WHAT TO WORK ON. Gather every line in the records that contains the string "parallelogramPerimeter" and copy each one out in full.

— start of AVAILABLE DATA —

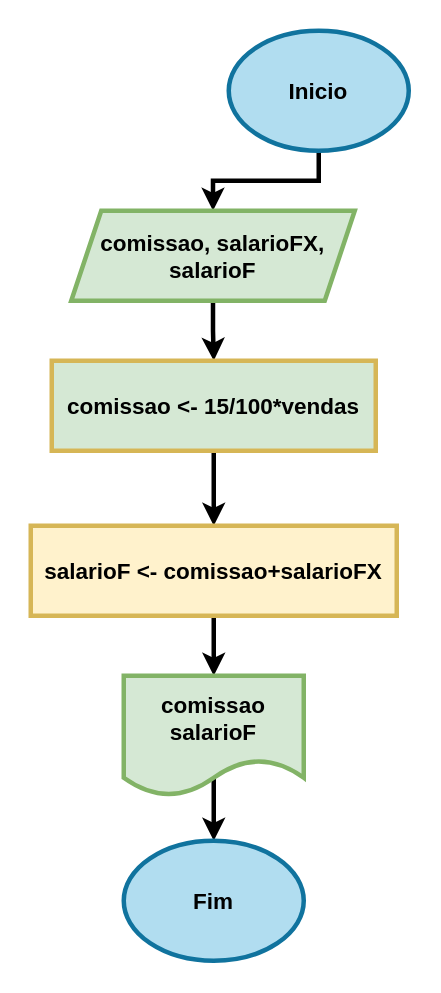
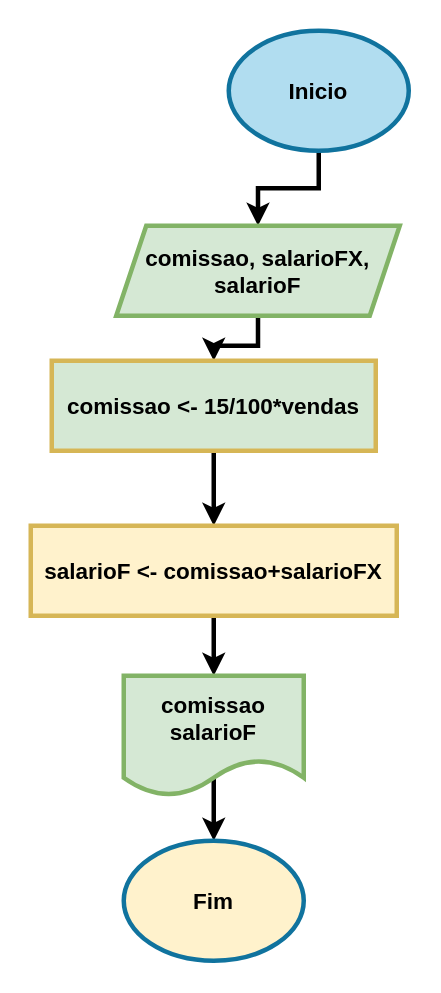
  <mxCell id="0" />
  <mxCell id="1" parent="0" />
  <mxCell id="2" value="" style="edgeStyle=orthogonalEdgeStyle;rounded=0;orthogonalLoop=1;jettySize=auto;html=1;strokeWidth=3;fontStyle=1;fontSize=15;" edge="1" parent="1" source="3" target="5"><mxGeometry relative="1" as="geometry" /></mxCell>
  <mxCell id="3" value="Inicio" style="ellipse;whiteSpace=wrap;html=1;strokeWidth=3;fontStyle=1;fontSize=15;fillColor=#b1ddf0;strokeColor=#10739e;" vertex="1" parent="1"><mxGeometry x="152" y="20" width="120" height="80" as="geometry" /></mxCell>
  <mxCell id="4" value="" style="edgeStyle=orthogonalEdgeStyle;rounded=0;orthogonalLoop=1;jettySize=auto;html=1;strokeWidth=3;fontStyle=1;fontSize=15;" edge="1" parent="1" source="5" target="7"><mxGeometry relative="1" as="geometry" /></mxCell>
- <mxCell id="5" value="comissao, salarioFX, salarioF" style="shape=parallelogram;perimeter=parallelogramPerimeter;whiteSpace=wrap;html=1;fixedSize=1;strokeWidth=3;fontStyle=1;fontSize=15;fillColor=#d5e8d4;strokeColor=#82b366;" vertex="1" parent="1"><mxGeometry x="47" y="140" width="189" height="60" as="geometry" /></mxCell>
+ <mxCell id="5" value="comissao, salarioFX, salarioF" style="shape=parallelogram;perimeter=parallelogramPerimeter;whiteSpace=wrap;html=1;fixedSize=1;strokeWidth=3;fontStyle=1;fontSize=15;fillColor=#d5e8d4;strokeColor=#82b366;" vertex="1" parent="1"><mxGeometry x="77" y="150" width="189" height="60" as="geometry" /></mxCell>
  <mxCell id="6" value="" style="edgeStyle=orthogonalEdgeStyle;rounded=0;orthogonalLoop=1;jettySize=auto;html=1;strokeWidth=3;fontStyle=1;fontSize=15;" edge="1" parent="1" source="7" target="9"><mxGeometry relative="1" as="geometry" /></mxCell>
  <mxCell id="7" value="comissao &amp;lt;- 15/100*vendas" style="whiteSpace=wrap;html=1;strokeWidth=3;fontStyle=1;fontSize=15;fillColor=#d5e8d4;strokeColor=#d6b656;" vertex="1" parent="1"><mxGeometry x="34" y="240" width="216" height="60" as="geometry" /></mxCell>
  <mxCell id="8" value="" style="edgeStyle=orthogonalEdgeStyle;rounded=0;orthogonalLoop=1;jettySize=auto;html=1;strokeWidth=3;fontStyle=1;fontSize=15;" edge="1" parent="1" source="9" target="11"><mxGeometry relative="1" as="geometry" /></mxCell>
  <mxCell id="9" value="salarioF &amp;lt;- comissao+salarioFX" style="whiteSpace=wrap;html=1;strokeWidth=3;fontStyle=1;fontSize=15;fillColor=#fff2cc;strokeColor=#d6b656;" vertex="1" parent="1"><mxGeometry x="20" y="350" width="244" height="60" as="geometry" /></mxCell>
  <mxCell id="10" value="" style="edgeStyle=orthogonalEdgeStyle;rounded=0;orthogonalLoop=1;jettySize=auto;html=1;exitX=0.511;exitY=0.825;exitDx=0;exitDy=0;exitPerimeter=0;strokeWidth=3;fontStyle=1;fontSize=15;" edge="1" parent="1" source="11" target="12"><mxGeometry relative="1" as="geometry"><Array as="points"><mxPoint x="142" y="516" /></Array></mxGeometry></mxCell>
  <mxCell id="11" value="comissao&lt;br style=&quot;font-size: 15px;&quot;&gt;salarioF" style="shape=document;whiteSpace=wrap;html=1;boundedLbl=1;strokeWidth=3;fontStyle=1;fontSize=15;fillColor=#d5e8d4;strokeColor=#82b366;" vertex="1" parent="1"><mxGeometry x="82" y="450" width="120" height="80" as="geometry" /></mxCell>
- <mxCell id="12" value="Fim" style="ellipse;whiteSpace=wrap;html=1;strokeWidth=3;fontSize=15;fontStyle=1;fillColor=#b1ddf0;strokeColor=#10739e;" vertex="1" parent="1"><mxGeometry x="82" y="560" width="120" height="80" as="geometry" /></mxCell>
+ <mxCell id="12" value="Fim" style="ellipse;whiteSpace=wrap;html=1;strokeWidth=3;fontSize=15;fontStyle=1;fillColor=#fff2cc;strokeColor=#10739e;" vertex="1" parent="1"><mxGeometry x="82" y="560" width="120" height="80" as="geometry" /></mxCell>
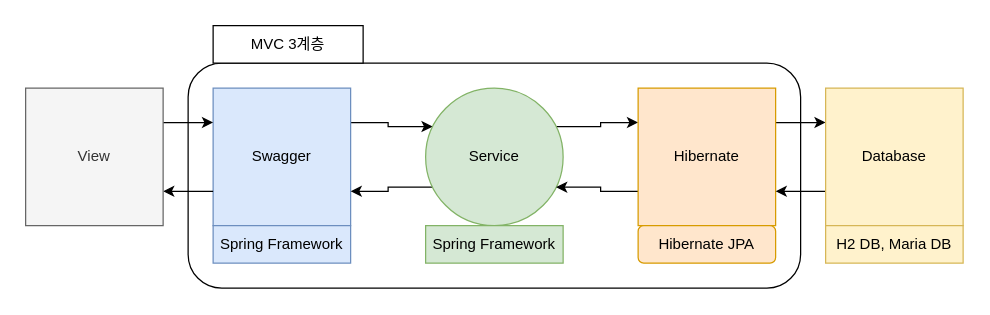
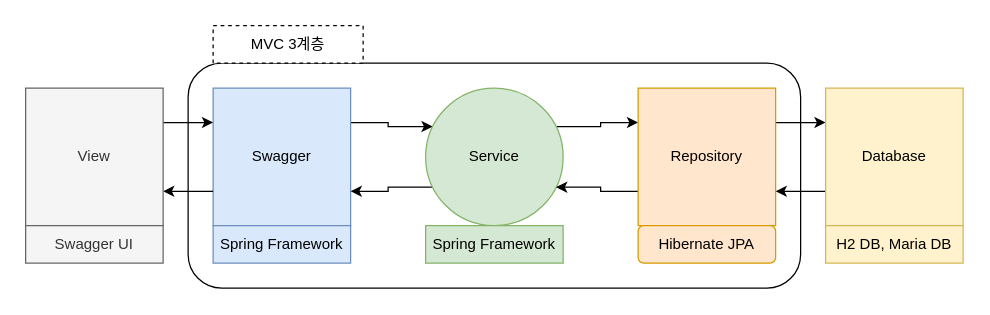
  <mxCell id="0" />
  <mxCell id="1" parent="0" />
  <mxCell id="2" value="" style="rounded=1;whiteSpace=wrap;html=1;" parent="1" vertex="1"><mxGeometry x="150" y="50" width="490" height="180" as="geometry" /></mxCell>
  <mxCell id="3" style="edgeStyle=orthogonalEdgeStyle;rounded=0;orthogonalLoop=1;jettySize=auto;html=1;exitX=1;exitY=0.25;exitDx=0;exitDy=0;entryX=0;entryY=0.25;entryDx=0;entryDy=0;" parent="1" source="4" target="7" edge="1"><mxGeometry relative="1" as="geometry" /></mxCell>
  <mxCell id="4" value="Swagger" style="rounded=0;whiteSpace=wrap;html=1;fillColor=#dae8fc;strokeColor=#6c8ebf;" parent="1" vertex="1"><mxGeometry x="170" y="70" width="110" height="110" as="geometry" /></mxCell>
  <mxCell id="5" style="edgeStyle=orthogonalEdgeStyle;rounded=0;orthogonalLoop=1;jettySize=auto;html=1;exitX=1;exitY=0.25;exitDx=0;exitDy=0;entryX=0;entryY=0.25;entryDx=0;entryDy=0;" parent="1" source="7" target="10" edge="1"><mxGeometry relative="1" as="geometry" /></mxCell>
  <mxCell id="6" style="edgeStyle=orthogonalEdgeStyle;rounded=0;orthogonalLoop=1;jettySize=auto;html=1;exitX=0;exitY=0.75;exitDx=0;exitDy=0;entryX=1;entryY=0.75;entryDx=0;entryDy=0;" parent="1" source="7" target="4" edge="1"><mxGeometry relative="1" as="geometry" /></mxCell>
  <mxCell id="7" value="Service" style="ellipse;whiteSpace=wrap;html=1;fillColor=#d5e8d4;strokeColor=#82b366;" parent="1" vertex="1"><mxGeometry x="340" y="70" width="110" height="110" as="geometry" /></mxCell>
  <mxCell id="8" style="edgeStyle=orthogonalEdgeStyle;rounded=0;orthogonalLoop=1;jettySize=auto;html=1;exitX=0;exitY=0.75;exitDx=0;exitDy=0;entryX=1;entryY=0.75;entryDx=0;entryDy=0;" parent="1" source="10" target="7" edge="1"><mxGeometry relative="1" as="geometry" /></mxCell>
  <mxCell id="9" style="edgeStyle=orthogonalEdgeStyle;rounded=0;orthogonalLoop=1;jettySize=auto;html=1;exitX=1;exitY=0.25;exitDx=0;exitDy=0;entryX=0;entryY=0.25;entryDx=0;entryDy=0;" parent="1" source="10" target="15" edge="1"><mxGeometry relative="1" as="geometry" /></mxCell>
- <mxCell id="10" value="Hibernate" style="rounded=0;whiteSpace=wrap;html=1;fillColor=#ffe6cc;strokeColor=#d79b00;" parent="1" vertex="1"><mxGeometry x="510" y="70" width="110" height="110" as="geometry" /></mxCell>
+ <mxCell id="10" value="Repository" style="rounded=0;whiteSpace=wrap;html=1;fillColor=#ffe6cc;strokeColor=#d79b00;" parent="1" vertex="1"><mxGeometry x="510" y="70" width="110" height="110" as="geometry" /></mxCell>
  <mxCell id="11" value="Hibernate JPA" style="whiteSpace=wrap;html=1;fillColor=#ffe6cc;strokeColor=#d79b00;rounded=1;" parent="1" vertex="1"><mxGeometry x="510" y="180" width="110" height="30" as="geometry" /></mxCell>
  <mxCell id="12" value="Spring Framework" style="rounded=0;whiteSpace=wrap;html=1;fillColor=#d5e8d4;strokeColor=#82b366;" parent="1" vertex="1"><mxGeometry x="340" y="180" width="110" height="30" as="geometry" /></mxCell>
  <mxCell id="13" value="Spring Framework" style="rounded=0;whiteSpace=wrap;html=1;fillColor=#dae8fc;strokeColor=#6c8ebf;" parent="1" vertex="1"><mxGeometry x="170" y="180" width="110" height="30" as="geometry" /></mxCell>
  <mxCell id="14" style="edgeStyle=orthogonalEdgeStyle;rounded=0;orthogonalLoop=1;jettySize=auto;html=1;exitX=0;exitY=0.75;exitDx=0;exitDy=0;entryX=1;entryY=0.75;entryDx=0;entryDy=0;" parent="1" source="15" target="10" edge="1"><mxGeometry relative="1" as="geometry" /></mxCell>
  <mxCell id="15" value="Database" style="rounded=0;whiteSpace=wrap;html=1;fillColor=#fff2cc;strokeColor=#d6b656;" parent="1" vertex="1"><mxGeometry x="660" y="70" width="110" height="110" as="geometry" /></mxCell>
  <mxCell id="16" value="H2 DB, Maria DB" style="rounded=0;whiteSpace=wrap;html=1;fillColor=#fff2cc;strokeColor=#d6b656;" parent="1" vertex="1"><mxGeometry x="660" y="180" width="110" height="30" as="geometry" /></mxCell>
  <mxCell id="17" style="edgeStyle=orthogonalEdgeStyle;rounded=0;orthogonalLoop=1;jettySize=auto;html=1;exitX=1;exitY=0.25;exitDx=0;exitDy=0;entryX=0;entryY=0.25;entryDx=0;entryDy=0;" parent="1" source="19" target="4" edge="1"><mxGeometry relative="1" as="geometry" /></mxCell>
  <mxCell id="18" style="edgeStyle=orthogonalEdgeStyle;rounded=0;orthogonalLoop=1;jettySize=auto;html=1;exitX=1;exitY=0.75;exitDx=0;exitDy=0;entryX=0;entryY=0.75;entryDx=0;entryDy=0;startArrow=classic;startFill=1;endArrow=none;endFill=0;" parent="1" source="19" target="4" edge="1"><mxGeometry relative="1" as="geometry" /></mxCell>
  <mxCell id="19" value="View" style="rounded=0;whiteSpace=wrap;html=1;fillColor=#f5f5f5;fontColor=#333333;strokeColor=#666666;" parent="1" vertex="1"><mxGeometry x="20" y="70" width="110" height="110" as="geometry" /></mxCell>
- <mxCell id="21" value="MVC 3계층" style="rounded=0;whiteSpace=wrap;html=1;" parent="1" vertex="1"><mxGeometry x="170" y="20" width="120" height="30" as="geometry" /></mxCell>
+ <mxCell id="20" value="Swagger UI" style="rounded=0;whiteSpace=wrap;html=1;fillColor=#f5f5f5;fontColor=#333333;strokeColor=#666666;" parent="1" vertex="1"><mxGeometry x="20" y="180" width="110" height="30" as="geometry" /></mxCell>
+ <mxCell id="21" value="MVC 3계층" style="rounded=0;whiteSpace=wrap;html=1;dashed=1;" parent="1" vertex="1"><mxGeometry x="170" y="20" width="120" height="30" as="geometry" /></mxCell>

— end of AVAILABLE DATA —

SOLUTION.
- <mxCell id="5" value="comissao, salarioFX, salarioF" style="shape=parallelogram;perimeter=parallelogramPerimeter;whiteSpace=wrap;html=1;fixedSize=1;strokeWidth=3;fontStyle=1;fontSize=15;fillColor=#d5e8d4;strokeColor=#82b366;" vertex="1" parent="1"><mxGeometry x="47" y="140" width="189" height="60" as="geometry" /></mxCell>
+ <mxCell id="5" value="comissao, salarioFX, salarioF" style="shape=parallelogram;perimeter=parallelogramPerimeter;whiteSpace=wrap;html=1;fixedSize=1;strokeWidth=3;fontStyle=1;fontSize=15;fillColor=#d5e8d4;strokeColor=#82b366;" vertex="1" parent="1"><mxGeometry x="77" y="150" width="189" height="60" as="geometry" /></mxCell>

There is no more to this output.